Reuters) - Fifteen seamen were in hospital on Tuesday after a fire on a Russian nuclear submarine, federal investigators said, contradicting earlier reports that nobody was hurt in Monday's blaze.
The fire started during welding works on the navy submarine Tomsk, which was being repaired at the giant Zvezda shipyard near the far eastern city of Vladivostok on the Sea of Japan, military officials said.
The fire was extinguished after about five hours, the state-owned United Shipbuilding Corporation, which operates the shipyard, said in a statement on Monday. It said there were no injuries.
In a report to President Vladimir Putin later on Monday, Defence Minister Sergei Shoigu made no mention of injuries.
However, the federal Investigative Committee said on Tuesday the fire had "caused damage to the health of 15 servicemen" and they remained in hospital. It gave no details about their condition.
The Investigative Committee, which answers to Putin, said in a statement it was conducting a criminal investigation into the fire - which is a normal step in Russia after such an incident.

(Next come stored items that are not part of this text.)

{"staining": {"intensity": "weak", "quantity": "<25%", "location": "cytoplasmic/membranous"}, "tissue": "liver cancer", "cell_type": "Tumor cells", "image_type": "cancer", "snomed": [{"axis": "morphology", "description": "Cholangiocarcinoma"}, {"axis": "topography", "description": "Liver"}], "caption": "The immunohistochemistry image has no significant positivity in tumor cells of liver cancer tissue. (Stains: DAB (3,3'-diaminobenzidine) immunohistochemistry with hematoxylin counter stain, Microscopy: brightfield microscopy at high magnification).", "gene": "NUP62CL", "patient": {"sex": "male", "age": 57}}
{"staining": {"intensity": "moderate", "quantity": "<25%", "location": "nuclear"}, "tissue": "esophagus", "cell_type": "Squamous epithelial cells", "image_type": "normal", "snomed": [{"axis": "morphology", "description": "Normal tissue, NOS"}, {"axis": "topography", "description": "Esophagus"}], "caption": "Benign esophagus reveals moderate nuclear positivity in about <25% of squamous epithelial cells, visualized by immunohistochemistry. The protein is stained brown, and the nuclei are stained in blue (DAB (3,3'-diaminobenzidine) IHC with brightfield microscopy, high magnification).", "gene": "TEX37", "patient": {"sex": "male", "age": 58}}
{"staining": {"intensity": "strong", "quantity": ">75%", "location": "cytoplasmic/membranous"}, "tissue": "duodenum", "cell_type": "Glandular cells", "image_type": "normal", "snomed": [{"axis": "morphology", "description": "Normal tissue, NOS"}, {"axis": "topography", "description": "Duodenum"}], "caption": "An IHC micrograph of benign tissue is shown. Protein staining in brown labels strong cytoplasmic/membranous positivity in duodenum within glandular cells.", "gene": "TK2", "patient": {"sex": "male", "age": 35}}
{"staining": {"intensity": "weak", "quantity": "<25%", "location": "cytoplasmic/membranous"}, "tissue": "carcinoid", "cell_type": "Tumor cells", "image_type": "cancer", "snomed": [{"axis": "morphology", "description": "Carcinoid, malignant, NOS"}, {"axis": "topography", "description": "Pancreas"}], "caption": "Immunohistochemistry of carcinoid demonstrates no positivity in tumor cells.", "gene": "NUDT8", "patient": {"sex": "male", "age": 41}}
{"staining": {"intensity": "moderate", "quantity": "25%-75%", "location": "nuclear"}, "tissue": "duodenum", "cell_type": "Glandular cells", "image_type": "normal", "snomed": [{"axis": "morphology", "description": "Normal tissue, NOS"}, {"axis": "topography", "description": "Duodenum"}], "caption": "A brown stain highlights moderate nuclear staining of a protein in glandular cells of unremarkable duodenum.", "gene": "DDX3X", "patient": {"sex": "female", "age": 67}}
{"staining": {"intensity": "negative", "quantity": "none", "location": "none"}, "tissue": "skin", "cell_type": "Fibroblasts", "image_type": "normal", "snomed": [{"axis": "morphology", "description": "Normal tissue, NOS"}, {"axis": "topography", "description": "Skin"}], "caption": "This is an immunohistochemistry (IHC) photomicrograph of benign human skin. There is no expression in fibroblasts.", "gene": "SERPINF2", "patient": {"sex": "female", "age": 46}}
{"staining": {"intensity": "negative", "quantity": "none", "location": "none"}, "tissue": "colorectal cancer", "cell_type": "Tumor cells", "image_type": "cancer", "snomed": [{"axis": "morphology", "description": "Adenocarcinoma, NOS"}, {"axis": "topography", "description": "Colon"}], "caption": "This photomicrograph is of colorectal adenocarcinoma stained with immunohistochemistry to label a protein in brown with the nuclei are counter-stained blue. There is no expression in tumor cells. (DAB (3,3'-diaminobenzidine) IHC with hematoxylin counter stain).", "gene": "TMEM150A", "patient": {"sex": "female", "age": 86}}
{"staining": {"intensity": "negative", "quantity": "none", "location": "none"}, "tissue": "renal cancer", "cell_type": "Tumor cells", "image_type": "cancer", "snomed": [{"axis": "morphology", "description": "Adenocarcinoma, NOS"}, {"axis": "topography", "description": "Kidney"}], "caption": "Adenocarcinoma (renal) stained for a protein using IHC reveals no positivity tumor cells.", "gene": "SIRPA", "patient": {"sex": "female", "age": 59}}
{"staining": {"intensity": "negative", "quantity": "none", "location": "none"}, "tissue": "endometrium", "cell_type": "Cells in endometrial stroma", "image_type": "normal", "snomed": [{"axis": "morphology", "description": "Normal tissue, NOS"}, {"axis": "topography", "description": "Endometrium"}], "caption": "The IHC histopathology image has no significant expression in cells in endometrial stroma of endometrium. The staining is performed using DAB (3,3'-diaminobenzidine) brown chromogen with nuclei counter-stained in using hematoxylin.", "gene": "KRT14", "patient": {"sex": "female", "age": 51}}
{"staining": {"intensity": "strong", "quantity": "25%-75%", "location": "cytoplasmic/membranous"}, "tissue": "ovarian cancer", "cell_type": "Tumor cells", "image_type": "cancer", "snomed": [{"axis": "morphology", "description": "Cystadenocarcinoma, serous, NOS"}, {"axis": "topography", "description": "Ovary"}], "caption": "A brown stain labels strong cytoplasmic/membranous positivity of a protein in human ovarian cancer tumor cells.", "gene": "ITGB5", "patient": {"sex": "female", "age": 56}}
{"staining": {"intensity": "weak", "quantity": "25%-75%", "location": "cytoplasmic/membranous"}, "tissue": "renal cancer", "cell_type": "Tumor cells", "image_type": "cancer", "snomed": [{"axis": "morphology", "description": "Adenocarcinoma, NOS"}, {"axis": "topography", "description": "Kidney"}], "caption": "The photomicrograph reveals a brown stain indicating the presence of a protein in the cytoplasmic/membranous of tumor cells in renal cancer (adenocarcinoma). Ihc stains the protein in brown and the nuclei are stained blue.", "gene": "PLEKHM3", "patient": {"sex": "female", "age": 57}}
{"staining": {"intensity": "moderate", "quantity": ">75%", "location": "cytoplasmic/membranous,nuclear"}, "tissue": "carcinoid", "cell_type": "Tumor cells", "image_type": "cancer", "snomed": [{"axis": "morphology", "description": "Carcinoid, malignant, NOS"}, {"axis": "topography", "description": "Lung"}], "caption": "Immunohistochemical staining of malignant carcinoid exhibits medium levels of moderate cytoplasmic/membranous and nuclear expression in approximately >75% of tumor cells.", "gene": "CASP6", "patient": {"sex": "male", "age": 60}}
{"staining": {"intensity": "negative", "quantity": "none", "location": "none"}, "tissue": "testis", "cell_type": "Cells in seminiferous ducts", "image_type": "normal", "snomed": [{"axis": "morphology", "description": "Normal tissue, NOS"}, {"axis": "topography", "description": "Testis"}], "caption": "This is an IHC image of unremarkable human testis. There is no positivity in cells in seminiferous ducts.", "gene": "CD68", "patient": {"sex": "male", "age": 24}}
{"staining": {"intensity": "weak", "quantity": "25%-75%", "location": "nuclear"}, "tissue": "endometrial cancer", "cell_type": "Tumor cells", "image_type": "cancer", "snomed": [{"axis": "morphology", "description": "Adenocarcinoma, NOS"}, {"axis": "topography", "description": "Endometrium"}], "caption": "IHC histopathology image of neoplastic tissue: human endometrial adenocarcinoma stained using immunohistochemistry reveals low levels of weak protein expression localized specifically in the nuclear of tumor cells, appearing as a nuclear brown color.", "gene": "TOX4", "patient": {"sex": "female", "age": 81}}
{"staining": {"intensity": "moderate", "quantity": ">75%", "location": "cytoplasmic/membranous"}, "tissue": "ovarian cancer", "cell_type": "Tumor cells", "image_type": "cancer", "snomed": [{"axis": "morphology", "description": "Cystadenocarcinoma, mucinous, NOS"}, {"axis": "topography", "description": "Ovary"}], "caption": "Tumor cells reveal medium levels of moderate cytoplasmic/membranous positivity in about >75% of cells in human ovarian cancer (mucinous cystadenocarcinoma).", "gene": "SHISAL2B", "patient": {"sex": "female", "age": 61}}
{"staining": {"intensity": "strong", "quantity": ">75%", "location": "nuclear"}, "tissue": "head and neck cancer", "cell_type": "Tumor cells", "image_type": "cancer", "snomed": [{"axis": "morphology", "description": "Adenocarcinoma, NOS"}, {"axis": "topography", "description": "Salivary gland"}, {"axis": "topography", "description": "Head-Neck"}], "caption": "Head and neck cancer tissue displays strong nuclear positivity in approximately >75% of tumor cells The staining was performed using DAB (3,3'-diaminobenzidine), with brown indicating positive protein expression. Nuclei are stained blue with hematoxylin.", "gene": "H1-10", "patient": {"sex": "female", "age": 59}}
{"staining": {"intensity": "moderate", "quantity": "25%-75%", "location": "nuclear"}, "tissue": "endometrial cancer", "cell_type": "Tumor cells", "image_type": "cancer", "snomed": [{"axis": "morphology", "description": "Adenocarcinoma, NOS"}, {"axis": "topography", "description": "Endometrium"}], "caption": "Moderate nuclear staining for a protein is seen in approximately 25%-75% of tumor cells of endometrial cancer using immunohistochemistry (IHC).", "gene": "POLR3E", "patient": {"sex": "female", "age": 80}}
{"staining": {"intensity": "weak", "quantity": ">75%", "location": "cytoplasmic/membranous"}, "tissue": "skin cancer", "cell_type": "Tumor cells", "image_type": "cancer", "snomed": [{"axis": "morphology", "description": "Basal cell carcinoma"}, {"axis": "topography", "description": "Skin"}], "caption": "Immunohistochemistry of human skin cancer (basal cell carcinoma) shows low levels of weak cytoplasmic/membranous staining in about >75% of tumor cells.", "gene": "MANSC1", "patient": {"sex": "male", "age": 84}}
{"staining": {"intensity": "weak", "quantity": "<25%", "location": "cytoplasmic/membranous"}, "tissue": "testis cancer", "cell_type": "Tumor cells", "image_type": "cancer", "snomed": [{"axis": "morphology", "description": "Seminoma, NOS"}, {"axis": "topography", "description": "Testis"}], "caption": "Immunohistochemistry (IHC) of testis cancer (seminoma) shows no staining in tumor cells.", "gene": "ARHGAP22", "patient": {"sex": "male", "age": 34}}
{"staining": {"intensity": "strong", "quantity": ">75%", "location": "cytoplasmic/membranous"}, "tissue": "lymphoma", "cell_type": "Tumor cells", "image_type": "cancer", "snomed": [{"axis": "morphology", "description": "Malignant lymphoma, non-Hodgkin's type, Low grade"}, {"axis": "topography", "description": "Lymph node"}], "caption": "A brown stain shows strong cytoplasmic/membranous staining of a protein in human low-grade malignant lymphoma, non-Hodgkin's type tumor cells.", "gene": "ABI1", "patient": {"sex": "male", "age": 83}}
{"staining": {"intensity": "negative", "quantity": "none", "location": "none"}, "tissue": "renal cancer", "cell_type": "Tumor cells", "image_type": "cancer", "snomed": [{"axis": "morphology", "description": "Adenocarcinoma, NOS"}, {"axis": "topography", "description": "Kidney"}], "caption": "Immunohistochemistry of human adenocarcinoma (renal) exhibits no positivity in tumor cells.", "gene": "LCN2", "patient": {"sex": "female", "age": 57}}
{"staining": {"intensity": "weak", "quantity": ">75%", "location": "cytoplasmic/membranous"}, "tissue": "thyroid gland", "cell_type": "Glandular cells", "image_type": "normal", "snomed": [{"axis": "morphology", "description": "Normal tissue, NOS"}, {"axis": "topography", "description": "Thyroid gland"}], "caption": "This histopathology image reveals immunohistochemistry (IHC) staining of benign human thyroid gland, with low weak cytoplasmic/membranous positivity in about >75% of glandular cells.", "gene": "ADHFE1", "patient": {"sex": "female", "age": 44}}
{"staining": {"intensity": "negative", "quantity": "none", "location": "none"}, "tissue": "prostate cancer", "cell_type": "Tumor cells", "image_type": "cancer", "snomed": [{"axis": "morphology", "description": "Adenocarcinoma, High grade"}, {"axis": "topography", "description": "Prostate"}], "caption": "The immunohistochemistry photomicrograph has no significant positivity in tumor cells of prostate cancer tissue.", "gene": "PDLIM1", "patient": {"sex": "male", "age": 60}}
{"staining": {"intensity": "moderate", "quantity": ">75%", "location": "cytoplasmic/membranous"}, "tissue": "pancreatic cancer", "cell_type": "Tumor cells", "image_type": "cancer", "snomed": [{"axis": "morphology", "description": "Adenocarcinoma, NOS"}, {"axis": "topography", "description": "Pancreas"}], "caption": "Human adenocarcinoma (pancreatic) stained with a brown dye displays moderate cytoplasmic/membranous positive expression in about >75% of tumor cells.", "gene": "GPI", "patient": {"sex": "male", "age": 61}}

Shoigu told Putin that the missiles the submarines normally carries had been removed in 2009 before the repairs began, and officials said the atomic reactors that power it had been shut off and that there was no radiation leak.
Russia's navy has suffered several fatal accidents since the collapse of the Soviet Union in 1991.
The nuclear-powered submarine Kursk sank in the Barents Sea in 2000, killing all 118 crewmen aboard, and 20 people died aboard the submarine Nerpa in 2008 when its fire extinguishing system went off, flooding compartments with deadly gas.